CINEMA
BACK HOME de Joachim Trier : perdus
Jonah Reed (Jesse Eisenberg) vient d’être papa. Il s’éloigne pourtant du foyer pour retourner dans la maison de son enfance, aux côtés de son père Gene (Gabriel Byrne) et de son jeune frère Conrad (Devin Druid). Chacun est encore profondément marqué par le décès, suite à un accident de voiture, de la mère de la famille, Isabelle (Isabelle Huppert).
Celle qui exerçait comme photographe de guerre, a mené une vie professionnelle haletante, souvent dangereuse et addictive, au point de délaisser sa famille et de ne jamais se sentir chez elle nulle part. Une rétrospective de son travail est sur le point d’avoir lieu et l’un de ses anciens amis et journaliste prépare un papier dans lequel il entend révéler que sa mort n’était pas si accidentelle mais relevait plutôt du suicide.
Gene et Jonah le savent déjà mais pas le jeune Conrad. Cette révélation inquiète le père et le frère, Conrad étant un garçon taciturne, un peu différent et dans son monde. La situation fait ressortir, entre poésie et violence, le fantôme d’Isabelle…
Après le réjouissant Nouvelle Donne et le beau Oslo, 31 août, Joachim Trier propose avec Back Home son troisième long-métrage. Honoré par une sélection en compétition au Festival de Cannes, le film y est passé sans susciter de réel engouement. Etonnant tant une fois encore le cinéaste distille un ravageur parfum de mélancolie et creuse au plus profond de ses personnages. Si l’on peut légèrement tiquer sur quelques artifices et ralentis surfaits, cette variation sur le deuil et la difficulté à trouver sa place touche droit au coeur et appuie sur des points très sensibles.
Tous les protagonistes du film apparaissent perdus. Isabelle n’a jamais réussi à trouver sa place : accro à son travail, la plongeant parfois dans des situations terribles et périlleuses, elle ne se sentait pas chez elle dans sa propre maison.

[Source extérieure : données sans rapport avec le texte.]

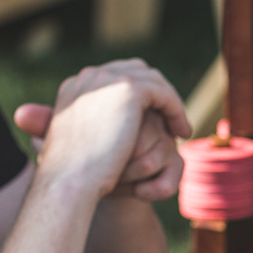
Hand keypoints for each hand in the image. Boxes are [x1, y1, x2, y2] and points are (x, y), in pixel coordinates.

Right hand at [33, 60, 190, 200]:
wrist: (69, 180)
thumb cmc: (70, 175)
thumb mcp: (74, 144)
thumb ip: (87, 127)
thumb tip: (100, 131)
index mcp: (74, 87)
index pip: (113, 77)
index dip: (136, 95)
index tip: (151, 117)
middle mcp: (89, 77)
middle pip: (134, 71)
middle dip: (155, 92)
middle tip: (169, 118)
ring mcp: (108, 79)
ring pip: (152, 81)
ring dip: (169, 102)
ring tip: (180, 128)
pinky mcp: (129, 88)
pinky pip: (163, 94)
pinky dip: (176, 110)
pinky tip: (183, 133)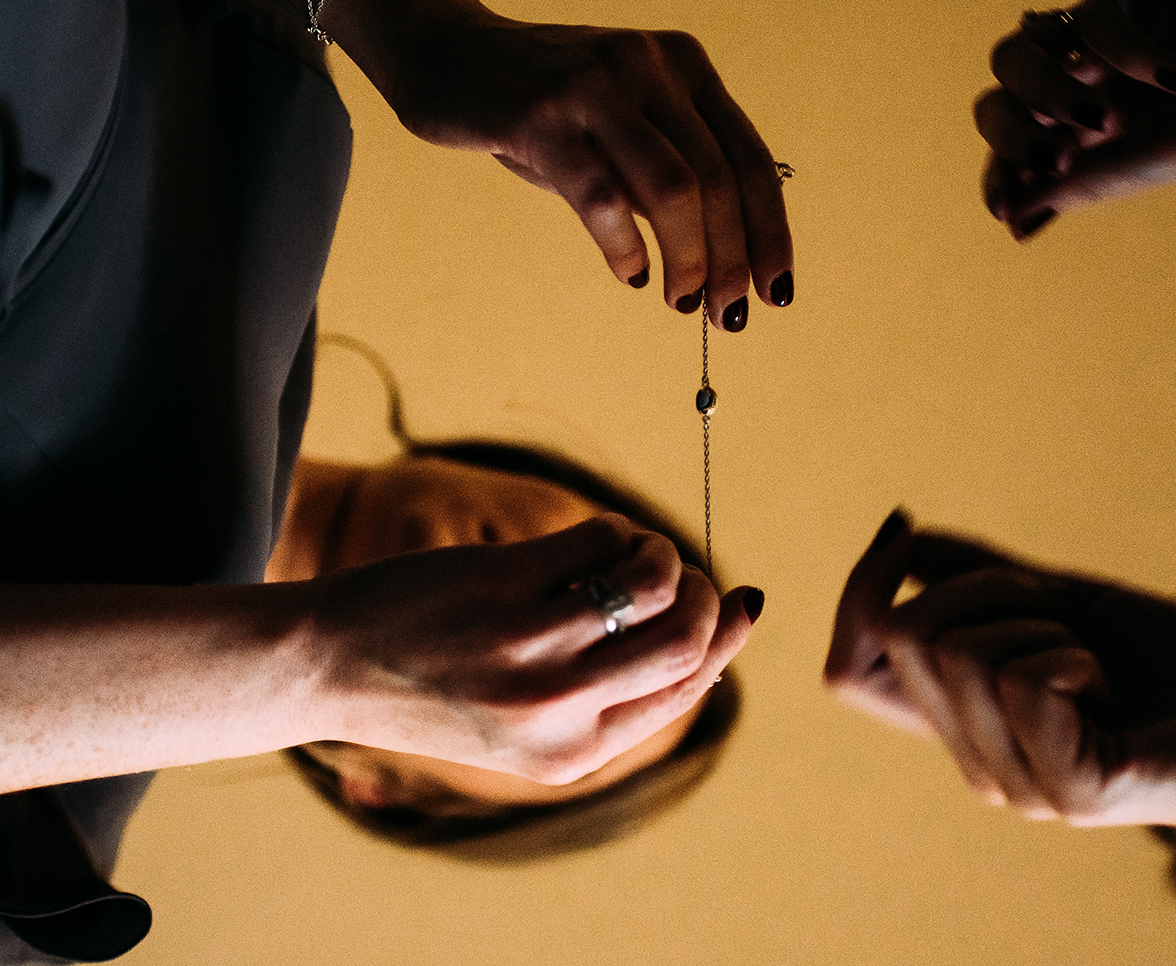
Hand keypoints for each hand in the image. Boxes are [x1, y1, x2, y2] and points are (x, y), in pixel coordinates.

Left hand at [306, 513, 756, 783]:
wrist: (325, 666)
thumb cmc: (434, 688)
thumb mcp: (527, 729)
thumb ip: (611, 699)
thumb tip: (712, 638)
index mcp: (572, 756)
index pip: (690, 688)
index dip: (728, 637)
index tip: (740, 600)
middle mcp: (556, 711)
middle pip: (688, 638)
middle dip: (707, 593)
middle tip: (684, 572)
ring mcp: (530, 648)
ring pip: (653, 583)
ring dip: (663, 552)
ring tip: (635, 550)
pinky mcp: (502, 586)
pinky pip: (603, 539)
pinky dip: (615, 530)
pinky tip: (590, 539)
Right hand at [380, 9, 793, 329]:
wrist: (450, 57)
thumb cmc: (548, 110)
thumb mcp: (625, 128)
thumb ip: (673, 174)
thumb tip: (724, 262)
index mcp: (685, 66)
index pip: (750, 159)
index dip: (770, 232)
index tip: (776, 291)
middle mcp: (649, 64)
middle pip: (717, 181)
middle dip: (729, 259)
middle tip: (725, 313)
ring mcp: (596, 85)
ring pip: (672, 190)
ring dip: (687, 257)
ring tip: (680, 299)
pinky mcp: (540, 115)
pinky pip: (601, 199)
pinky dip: (624, 248)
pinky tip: (630, 273)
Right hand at [827, 510, 1175, 826]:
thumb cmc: (1175, 665)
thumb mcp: (1060, 604)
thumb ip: (980, 579)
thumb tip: (903, 541)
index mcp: (966, 724)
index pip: (847, 668)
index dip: (859, 589)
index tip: (905, 525)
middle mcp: (979, 763)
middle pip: (903, 637)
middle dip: (978, 586)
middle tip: (1056, 610)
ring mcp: (1023, 785)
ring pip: (958, 653)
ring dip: (1031, 620)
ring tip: (1089, 651)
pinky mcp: (1077, 791)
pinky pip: (1024, 682)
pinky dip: (1068, 652)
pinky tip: (1107, 679)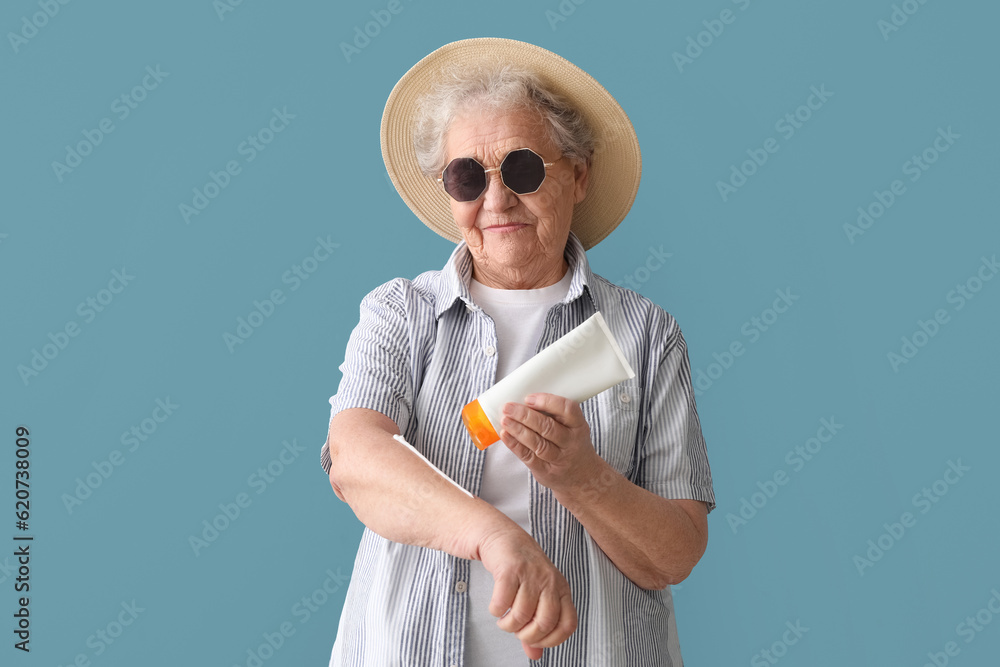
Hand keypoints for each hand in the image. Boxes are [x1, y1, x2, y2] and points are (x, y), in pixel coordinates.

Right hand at [477, 526, 576, 659]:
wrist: (501, 536)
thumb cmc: (521, 568)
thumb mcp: (536, 594)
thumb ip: (536, 626)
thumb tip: (535, 655)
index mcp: (560, 588)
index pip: (567, 625)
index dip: (551, 640)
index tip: (535, 640)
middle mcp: (549, 580)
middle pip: (544, 623)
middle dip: (526, 635)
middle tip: (516, 630)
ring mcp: (530, 574)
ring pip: (521, 615)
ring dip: (507, 625)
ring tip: (503, 618)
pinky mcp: (509, 569)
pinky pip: (502, 603)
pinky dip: (496, 611)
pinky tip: (497, 606)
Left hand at [498, 393, 599, 492]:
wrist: (583, 477)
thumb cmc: (572, 445)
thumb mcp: (574, 427)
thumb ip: (555, 415)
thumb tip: (524, 401)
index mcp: (579, 426)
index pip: (567, 409)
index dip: (548, 402)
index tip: (529, 398)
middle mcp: (571, 442)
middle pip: (548, 427)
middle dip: (525, 416)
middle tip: (508, 407)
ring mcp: (559, 458)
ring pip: (537, 443)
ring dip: (518, 430)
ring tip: (505, 420)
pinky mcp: (546, 471)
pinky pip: (528, 456)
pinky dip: (515, 445)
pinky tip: (506, 435)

Douleur de ne pas être une bonne épouse ou une bonne mère, l’envie constante de repartir sur le terrain. Et une fois loin, l’envie tout de même de rentrer, d’assumer ses « rôles ». Vertige d’une femme en transit en permanence. Son absence continue d’ébranler son époux endeuillé, qui tente tant bien que mal de recommencer une nouvelle relation avec une collègue, sans parvenir à vraiment s’engager. Gene est surtout obnubilé par ses enfants et Conrad en particulier qui depuis le début de l’adolescence s’est éloigné de lui, ne lui parlant que très rarement quand il n’est pas agressif. Jonah, « le bon frère », universitaire posé et fraichement papa, semble plus stable en apparence mais il n’en est rien. Il saute sur le prétexte de l’exposition de sa défunte mère et de la situation familiale tendue pour s’éloigner de tout ce qu’il a construit. Il veut bien faire mais quelque chose sonne faux, il ne sait plus très bien qui il est. Au final, c’est peut-être celui qui va le moins bien en apparence, le « perturbé » Conrad, qui est le plus sain. Il évacue ses angoisses et ses obsessions par l’écriture, rencontre les mêmes problèmes que beaucoup de garçons de son âge (amoureux d’une fille trop jolie et populaire, le besoin de se rebeller).
Si le malaise et l’absence traversent l’écran pour nous atteindre directement, Back Home est aussi et surtout d’une très grande délicatesse, d’une poésie toute simple qui tend à bouleverser. Les grandes qualités d’écriture, la mise en scène solide, l’interprétation nuancée et une magnifique bande-originale rendent ce long-métrage particulièrement apte à nous hanter, à nous communiquer un spleen qui finit par complètement nous submerger. Une réussite.